Kantschliff? Oder Frau Mühlwurzl, die Hausbesitzerin, die dieser Tage von einer
Reise zurückkommen wollte — und manchmal den Schlüssel vergaß?
    Johanna schaltete den Fernsehapparat
leiser, schlüpfte in ihre Pantoffeln und ging zur Haustür.

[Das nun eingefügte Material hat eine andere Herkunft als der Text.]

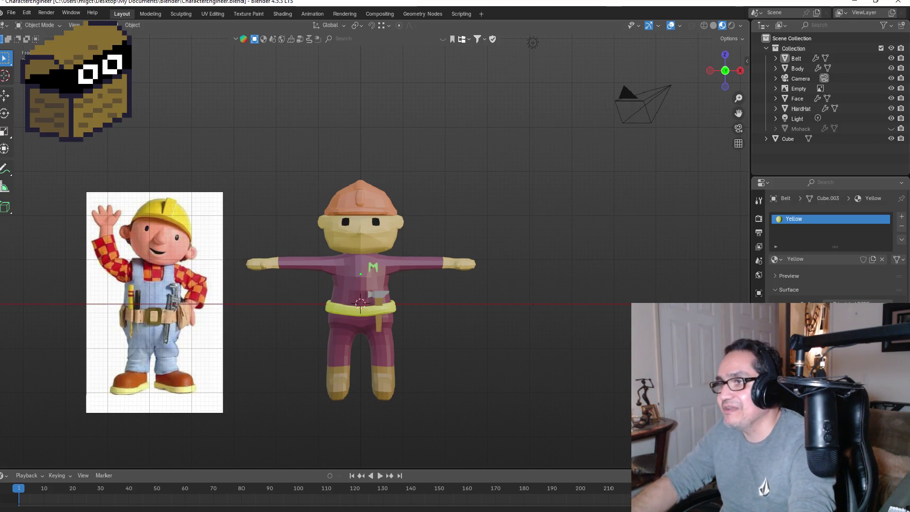
- Save the finished character as CharacterEngineer.blend with Ctrl+S
scroll(504, 285, "up", 3)
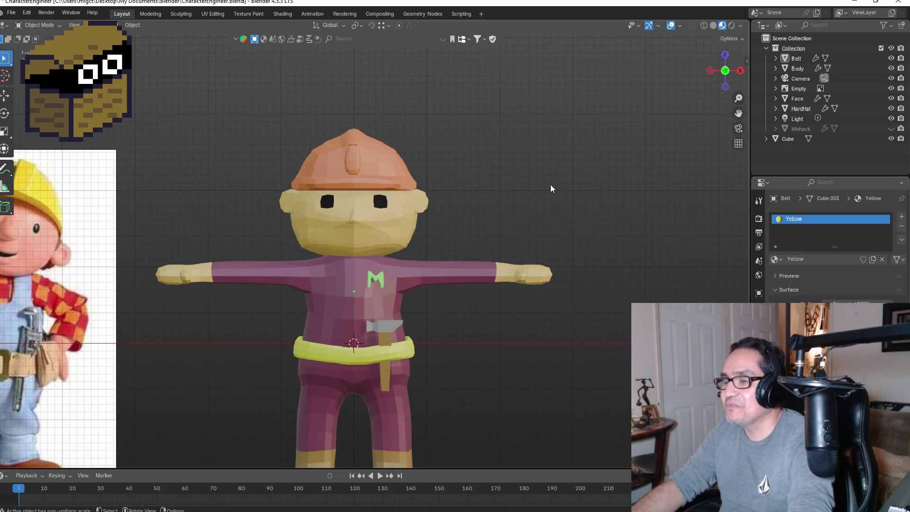
left_click(10, 13)
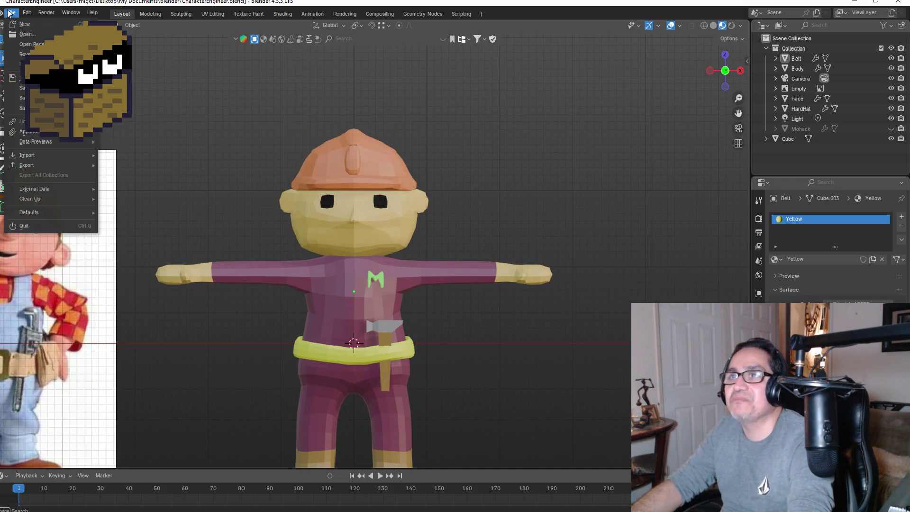
key("ctrl+s")
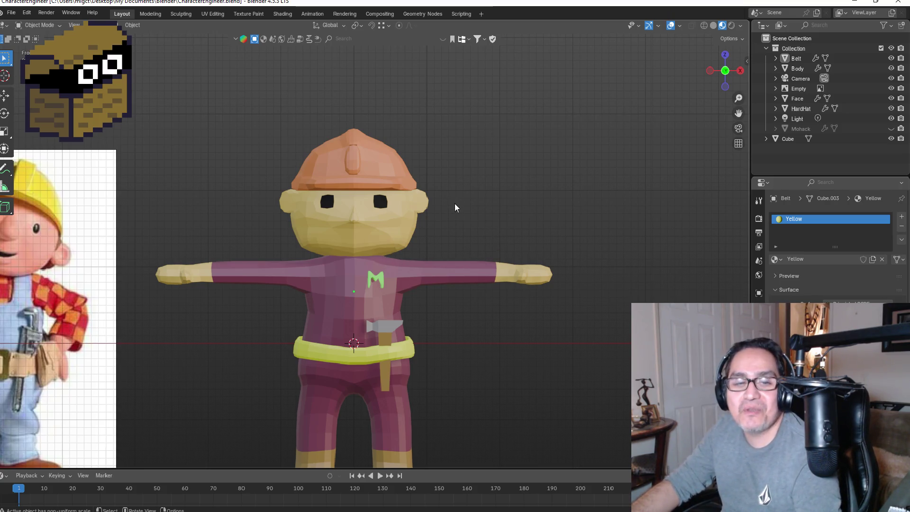
mouse_move(455, 213)
middle_mouse_down()
mouse_move(433, 278)
mouse_move(442, 284)
mouse_move(459, 276)
mouse_move(492, 205)
middle_mouse_up()
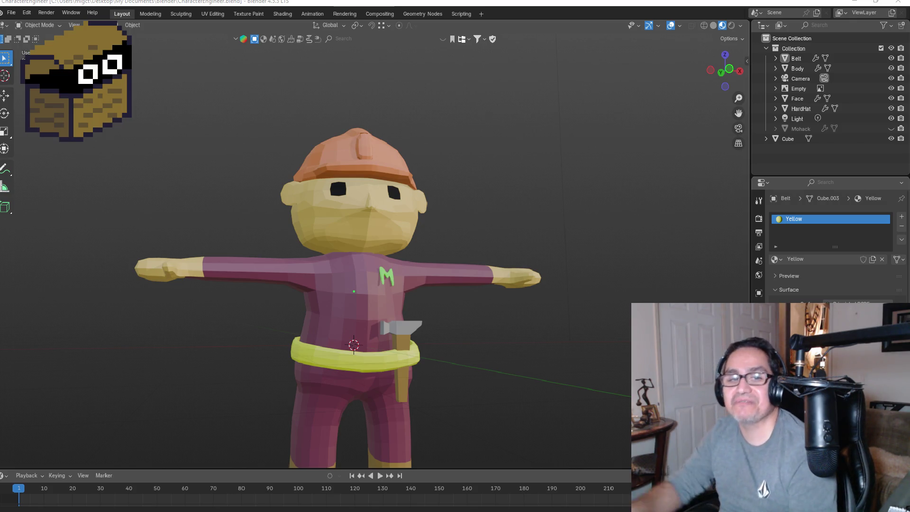
left_click(10, 13)
left_click(29, 88)
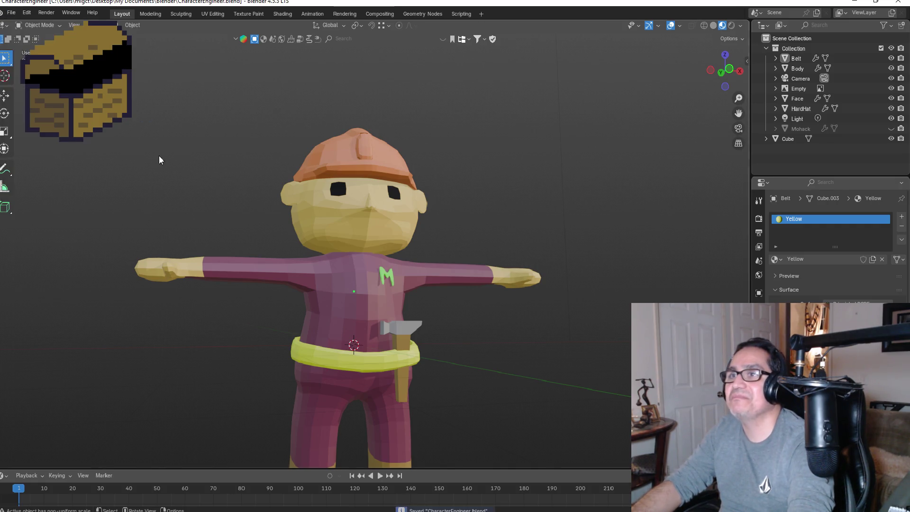
scroll(209, 164, "down", 2)
scroll(209, 168, "down", 4)
key("KP_1")
scroll(336, 207, "up", 6)
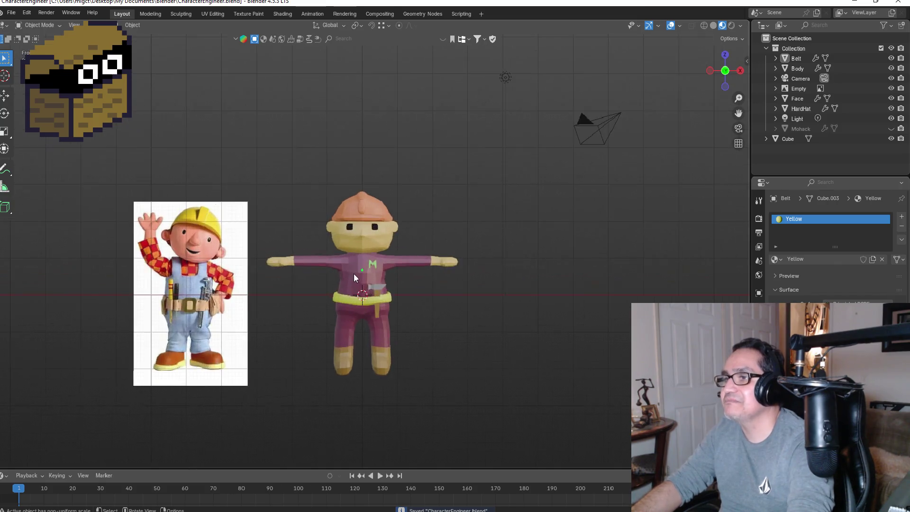
left_click_drag(738, 113, 907, 87)
scroll(467, 278, "up", 5)
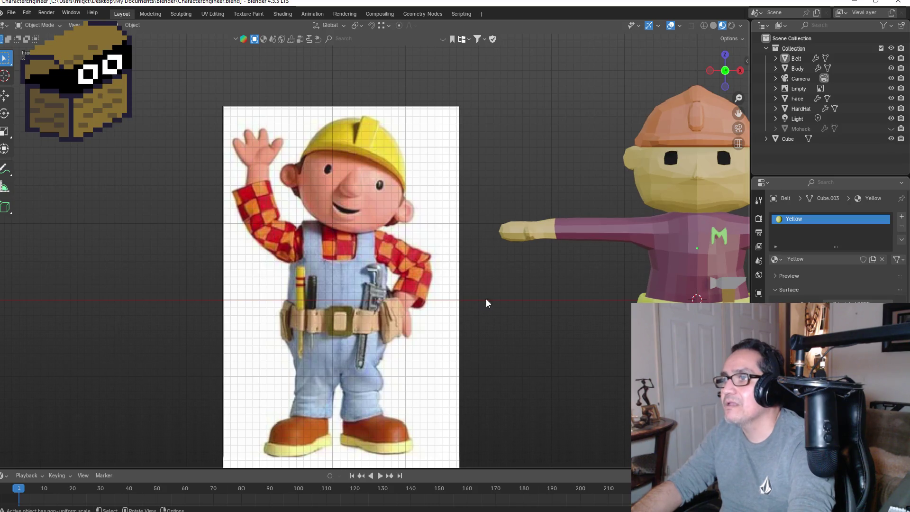
scroll(491, 302, "down", 6)
middle_click_drag(617, 299, 619, 297)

    Draußen brach die Dämmerung an.
    Durch das kleine Fenster in der Haustür
sah Johanna, daß ein dicklicher Typ auf der Fußmatte stand. Er trug eine
Postboten-Mütze, und hielt ein Paket unterm Arm.
    „Frau Johanna Behlen?“ fragte er,
nachdem sie das kleine Fenster geöffnet hatte. „Ein Paket für Sie.“
    Johanna öffnete.
    In derselben Sekunde wurde sie
zurückgedrängt. Eine Messerspitze pikte durch ihren Pullover.
    Sie wollte schreien. Aber eine grobe
Hand preßte sich auf ihren Mund.
    Das Paket — es war offensichtlich leer
— polterte zu Boden.
    Mit dem Absatz kickte der Kerl die Tür
hinter sich zu.
    „Verhalt dich ruhig!“ befahl er. „Sonst
gibt’s Dresche. Außerdem nützt dir das Schreien nichts. Ich weiß, daß sonst
niemand im Haus ist.“
    Sie zitterte.
    Der Kerl hatte mitleidslose Augen und
großporige Haut. Seine Hand roch säuerlich und sein Atem nach Bier.
    Er nahm die Hand von ihrem Mund und
packte die Frau an der Schulter.
    Johanna starrte auf das Messer, eine
Art Hirschfänger. Die Klinge hatte braune Flecken. War das Blut?
    Was wollte der Kerl?
    Er stieß sie vor sich her. In ihrer
Wohnung sah er sich um. Johanna mußte sich auf die Couch setzen. Er schaltete
den Fernsehapparat aus.
    Er nahm einen der Schmalzkringel und
schob ihn in den Mund. Bei dem gleichen Gebäckstück hätte Johanna viermal
abbeißen müssen. Während er kaute, starrte er sie an. Ein Frösteln überlief
sie. Sie vermied es, auf das Messer zu achten, das er noch immer in der Hand
hielt.
    „Hast du die selbst gebacken?“

    „Wie?“ Sie begriff nicht sofort. „Nein.
Die... die sind aus der Konditorei.“
    „Als du das Paket sahst, hast du
gedacht, es sei von deiner Mutter, wie?“
    „Von…“ Eine Faust schien sich um ihr
Herz zu schließen. „Von Mutter... Ja, das habe ich gedacht.“
    Er lachte hämisch. „Ist aber nicht.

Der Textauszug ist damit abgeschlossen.